# What is required
Your task is to extract every line from the material below exactly.

# Information
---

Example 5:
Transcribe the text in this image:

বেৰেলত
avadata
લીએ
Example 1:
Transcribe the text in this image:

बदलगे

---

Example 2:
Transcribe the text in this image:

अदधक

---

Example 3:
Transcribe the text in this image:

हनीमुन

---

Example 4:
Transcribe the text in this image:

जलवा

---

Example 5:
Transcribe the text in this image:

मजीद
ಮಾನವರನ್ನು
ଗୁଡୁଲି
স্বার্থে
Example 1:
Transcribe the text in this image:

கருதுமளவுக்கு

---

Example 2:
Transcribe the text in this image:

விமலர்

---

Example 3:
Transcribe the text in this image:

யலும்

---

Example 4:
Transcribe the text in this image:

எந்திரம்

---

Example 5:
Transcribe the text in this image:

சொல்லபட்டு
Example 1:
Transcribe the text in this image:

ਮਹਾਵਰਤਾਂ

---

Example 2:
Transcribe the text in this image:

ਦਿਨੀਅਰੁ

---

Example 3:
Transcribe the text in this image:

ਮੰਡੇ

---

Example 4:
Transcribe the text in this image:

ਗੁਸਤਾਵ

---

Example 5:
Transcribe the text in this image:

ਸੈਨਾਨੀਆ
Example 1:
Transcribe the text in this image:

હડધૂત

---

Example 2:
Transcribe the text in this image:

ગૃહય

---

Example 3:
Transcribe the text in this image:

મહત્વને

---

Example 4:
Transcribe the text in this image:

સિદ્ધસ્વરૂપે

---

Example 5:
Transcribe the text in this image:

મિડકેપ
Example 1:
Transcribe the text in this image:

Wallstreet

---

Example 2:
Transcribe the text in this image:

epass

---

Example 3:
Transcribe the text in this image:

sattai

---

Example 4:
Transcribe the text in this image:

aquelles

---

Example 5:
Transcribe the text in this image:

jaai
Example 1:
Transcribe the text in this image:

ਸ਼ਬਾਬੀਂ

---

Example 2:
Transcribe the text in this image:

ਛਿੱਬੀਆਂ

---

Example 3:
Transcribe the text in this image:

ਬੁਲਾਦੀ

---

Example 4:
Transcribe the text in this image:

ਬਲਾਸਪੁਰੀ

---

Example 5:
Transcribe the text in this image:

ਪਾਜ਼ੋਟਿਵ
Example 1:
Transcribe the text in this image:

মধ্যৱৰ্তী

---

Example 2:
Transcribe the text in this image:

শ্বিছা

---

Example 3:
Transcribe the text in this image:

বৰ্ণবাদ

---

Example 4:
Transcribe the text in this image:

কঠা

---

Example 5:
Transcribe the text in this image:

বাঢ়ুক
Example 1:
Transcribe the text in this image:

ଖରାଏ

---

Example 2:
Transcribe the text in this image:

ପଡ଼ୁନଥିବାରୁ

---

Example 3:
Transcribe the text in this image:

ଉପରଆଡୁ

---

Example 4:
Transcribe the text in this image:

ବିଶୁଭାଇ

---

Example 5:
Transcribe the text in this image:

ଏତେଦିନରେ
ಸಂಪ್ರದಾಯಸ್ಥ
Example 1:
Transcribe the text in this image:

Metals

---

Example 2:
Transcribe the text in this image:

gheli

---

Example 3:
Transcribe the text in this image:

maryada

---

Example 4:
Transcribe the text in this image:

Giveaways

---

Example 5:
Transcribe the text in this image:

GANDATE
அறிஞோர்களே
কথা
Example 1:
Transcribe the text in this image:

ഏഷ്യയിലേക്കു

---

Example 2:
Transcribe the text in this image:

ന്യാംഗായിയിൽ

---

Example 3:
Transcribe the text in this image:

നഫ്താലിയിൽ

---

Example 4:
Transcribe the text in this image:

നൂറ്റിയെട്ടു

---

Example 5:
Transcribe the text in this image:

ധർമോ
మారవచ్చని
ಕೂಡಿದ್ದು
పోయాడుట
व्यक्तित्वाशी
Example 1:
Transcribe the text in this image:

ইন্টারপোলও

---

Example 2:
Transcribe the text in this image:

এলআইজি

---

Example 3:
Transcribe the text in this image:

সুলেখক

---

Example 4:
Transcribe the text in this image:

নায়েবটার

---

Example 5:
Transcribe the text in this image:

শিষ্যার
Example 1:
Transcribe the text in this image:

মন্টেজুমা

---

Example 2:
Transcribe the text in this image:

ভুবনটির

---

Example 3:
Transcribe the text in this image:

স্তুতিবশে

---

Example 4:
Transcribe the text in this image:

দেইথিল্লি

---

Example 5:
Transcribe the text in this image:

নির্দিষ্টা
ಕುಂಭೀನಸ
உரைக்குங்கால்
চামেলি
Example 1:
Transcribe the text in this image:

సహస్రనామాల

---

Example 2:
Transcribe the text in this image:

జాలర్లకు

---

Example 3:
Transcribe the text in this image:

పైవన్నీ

# Solution to this exercise
---

Example 5:
Transcribe the text in this image:

বেৰেলত
avadata
લીએ
Example 1:
Transcribe the text in this image:

बदलगे

---

Example 2:
Transcribe the text in this image:

अदधक

---

Example 3:
Transcribe the text in this image:

हनीमुन

---

Example 4:
Transcribe the text in this image:

जलवा

---

Example 5:
Transcribe the text in this image:

मजीद
ಮಾನವರನ್ನು
ଗୁଡୁଲି
স্বার্থে
Example 1:
Transcribe the text in this image:

கருதுமளவுக்கு

---

Example 2:
Transcribe the text in this image:

விமலர்

---

Example 3:
Transcribe the text in this image:

யலும்

---

Example 4:
Transcribe the text in this image:

எந்திரம்

---

Example 5:
Transcribe the text in this image:

சொல்லபட்டு
Example 1:
Transcribe the text in this image:

ਮਹਾਵਰਤਾਂ

---

Example 2:
Transcribe the text in this image:

ਦਿਨੀਅਰੁ

---

Example 3:
Transcribe the text in this image:

ਮੰਡੇ

---

Example 4:
Transcribe the text in this image:

ਗੁਸਤਾਵ

---

Example 5:
Transcribe the text in this image:

ਸੈਨਾਨੀਆ
Example 1:
Transcribe the text in this image:

હડધૂત

---

Example 2:
Transcribe the text in this image:

ગૃહય

---

Example 3:
Transcribe the text in this image:

મહત્વને

---

Example 4:
Transcribe the text in this image:

સિદ્ધસ્વરૂપે

---

Example 5:
Transcribe the text in this image:

મિડકેપ
Example 1:
Transcribe the text in this image:

Wallstreet

---

Example 2:
Transcribe the text in this image:

epass

---

Example 3:
Transcribe the text in this image:

sattai

---

Example 4:
Transcribe the text in this image:

aquelles

---

Example 5:
Transcribe the text in this image:

jaai
Example 1:
Transcribe the text in this image:

ਸ਼ਬਾਬੀਂ

---

Example 2:
Transcribe the text in this image:

ਛਿੱਬੀਆਂ

---

Example 3:
Transcribe the text in this image:

ਬੁਲਾਦੀ

---

Example 4:
Transcribe the text in this image:

ਬਲਾਸਪੁਰੀ

---

Example 5:
Transcribe the text in this image:

ਪਾਜ਼ੋਟਿਵ
Example 1:
Transcribe the text in this image:

মধ্যৱৰ্তী

---

Example 2:
Transcribe the text in this image:

শ্বিছা

---

Example 3:
Transcribe the text in this image:

বৰ্ণবাদ

---

Example 4:
Transcribe the text in this image:

কঠা

---

Example 5:
Transcribe the text in this image:

বাঢ়ুক
Example 1:
Transcribe the text in this image:

ଖରାଏ

---

Example 2:
Transcribe the text in this image:

ପଡ଼ୁନଥିବାରୁ

---

Example 3:
Transcribe the text in this image:

ଉପରଆଡୁ

---

Example 4:
Transcribe the text in this image:

ବିଶୁଭାଇ

---

Example 5:
Transcribe the text in this image:

ଏତେଦିନରେ
ಸಂಪ್ರದಾಯಸ್ಥ
Example 1:
Transcribe the text in this image:

Metals

---

Example 2:
Transcribe the text in this image:

gheli

---

Example 3:
Transcribe the text in this image:

maryada

---

Example 4:
Transcribe the text in this image:

Giveaways

---

Example 5:
Transcribe the text in this image:

GANDATE
அறிஞோர்களே
কথা
Example 1:
Transcribe the text in this image:

ഏഷ്യയിലേക്കു

---

Example 2:
Transcribe the text in this image:

ന്യാംഗായിയിൽ

---

Example 3:
Transcribe the text in this image:

നഫ്താലിയിൽ

---

Example 4:
Transcribe the text in this image:

നൂറ്റിയെട്ടു

---

Example 5:
Transcribe the text in this image:

ധർമോ
మారవచ్చని
ಕೂಡಿದ್ದು
పోయాడుట
व्यक्तित्वाशी
Example 1:
Transcribe the text in this image:

ইন্টারপোলও

---

Example 2:
Transcribe the text in this image:

এলআইজি

---

Example 3:
Transcribe the text in this image:

সুলেখক

---

Example 4:
Transcribe the text in this image:

নায়েবটার

---

Example 5:
Transcribe the text in this image:

শিষ্যার
Example 1:
Transcribe the text in this image:

মন্টেজুমা

---

Example 2:
Transcribe the text in this image:

ভুবনটির

---

Example 3:
Transcribe the text in this image:

স্তুতিবশে

---

Example 4:
Transcribe the text in this image:

দেইথিল্লি

---

Example 5:
Transcribe the text in this image:

নির্দিষ্টা
ಕುಂಭೀನಸ
உரைக்குங்கால்
চামেলি
Example 1:
Transcribe the text in this image:

సహస్రనామాల

---

Example 2:
Transcribe the text in this image:

జాలర్లకు

---

Example 3:
Transcribe the text in this image:

పైవన్నీ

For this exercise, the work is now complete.